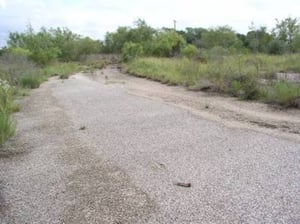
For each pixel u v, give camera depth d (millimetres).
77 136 7246
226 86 12969
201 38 56562
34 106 11633
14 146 6695
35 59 37969
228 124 7801
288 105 9547
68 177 4984
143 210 3895
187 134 7059
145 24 64875
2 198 4367
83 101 12297
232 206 3873
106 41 72562
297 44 31516
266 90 11062
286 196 4059
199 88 14133
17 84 17875
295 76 14875
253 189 4281
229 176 4727
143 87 16812
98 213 3875
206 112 9312
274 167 4996
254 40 36938
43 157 5973
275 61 21234
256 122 7918
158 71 22359
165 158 5602
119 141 6734
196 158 5539
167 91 14539
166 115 9094
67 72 31109
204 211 3795
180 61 24656
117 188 4516
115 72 32188
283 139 6426
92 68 38562
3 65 21312
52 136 7375
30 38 39906
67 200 4242
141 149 6152
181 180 4664
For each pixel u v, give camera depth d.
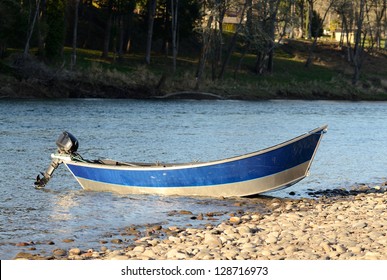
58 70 108.38
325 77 151.50
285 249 22.28
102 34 145.38
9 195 35.09
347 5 167.38
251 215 30.16
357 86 147.50
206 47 125.44
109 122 74.44
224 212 31.41
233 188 35.00
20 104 91.81
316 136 34.91
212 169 34.75
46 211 31.28
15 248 24.31
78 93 108.06
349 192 37.88
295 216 28.80
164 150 53.81
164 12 140.62
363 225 26.00
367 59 175.38
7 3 111.38
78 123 72.12
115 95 111.50
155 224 28.61
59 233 26.83
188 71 130.62
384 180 42.94
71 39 140.12
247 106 108.56
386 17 179.12
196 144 58.53
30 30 109.38
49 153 49.97
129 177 35.56
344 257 21.27
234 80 132.12
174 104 105.25
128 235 26.38
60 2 118.44
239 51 159.38
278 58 162.88
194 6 141.00
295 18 143.00
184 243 23.86
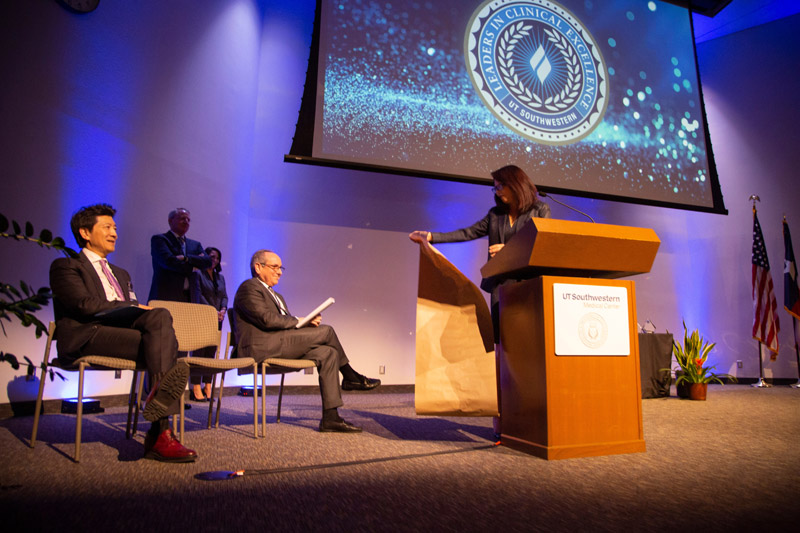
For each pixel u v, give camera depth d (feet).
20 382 10.50
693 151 19.53
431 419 10.48
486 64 16.96
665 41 20.08
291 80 18.40
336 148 14.92
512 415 7.29
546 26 18.03
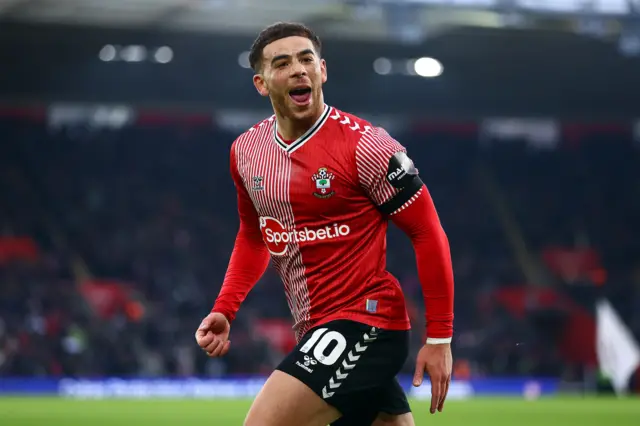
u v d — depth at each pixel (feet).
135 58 347.97
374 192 56.90
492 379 302.25
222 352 63.36
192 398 261.65
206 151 427.33
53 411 192.34
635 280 404.36
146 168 420.77
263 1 274.98
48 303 334.24
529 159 444.96
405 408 61.11
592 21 282.15
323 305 58.80
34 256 375.04
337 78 364.38
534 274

########################################

> _EXERCISE DESCRIPTION_
What are the lines in the records above, word for word, from the one containing "165 158 5602" through the one containing "529 159 444.96", both ends included and pictures left out?

> _RESPONSE AREA_
165 158 5602
119 141 6734
196 158 5539
167 91 14539
166 115 9094
67 72 31109
204 211 3795
180 61 24656
117 188 4516
115 72 32188
283 139 6426
92 68 38562
3 65 21312
52 136 7375
30 38 39906
67 200 4242
141 149 6152
181 180 4664
For each pixel u v, give camera depth d.
58 70 108.38
325 77 151.50
285 249 22.28
102 34 145.38
9 195 35.09
347 5 167.38
251 215 30.16
357 86 147.50
206 47 125.44
109 122 74.44
224 212 31.41
233 188 35.00
20 104 91.81
316 136 34.91
212 169 34.75
46 211 31.28
15 248 24.31
78 93 108.06
349 192 37.88
295 216 28.80
164 150 53.81
164 12 140.62
363 225 26.00
367 59 175.38
7 3 111.38
78 123 72.12
115 95 111.50
155 224 28.61
59 233 26.83
188 71 130.62
384 180 42.94
71 39 140.12
247 106 108.56
386 17 179.12
196 144 58.53
30 30 109.38
49 153 49.97
129 177 35.56
344 257 21.27
234 80 132.12
174 104 105.25
128 235 26.38
60 2 118.44
239 51 159.38
278 58 162.88
194 6 141.00
295 18 143.00
184 243 23.86
For each pixel u v, give camera depth d (feet).
20 382 10.50
693 151 19.53
431 419 10.48
486 64 16.96
665 41 20.08
291 80 18.40
336 148 14.92
512 415 7.29
546 26 18.03
u v d — depth at each pixel (feet).
135 58 347.97
374 192 56.90
492 379 302.25
222 352 63.36
192 398 261.65
206 151 427.33
53 411 192.34
635 280 404.36
146 168 420.77
263 1 274.98
48 303 334.24
529 159 444.96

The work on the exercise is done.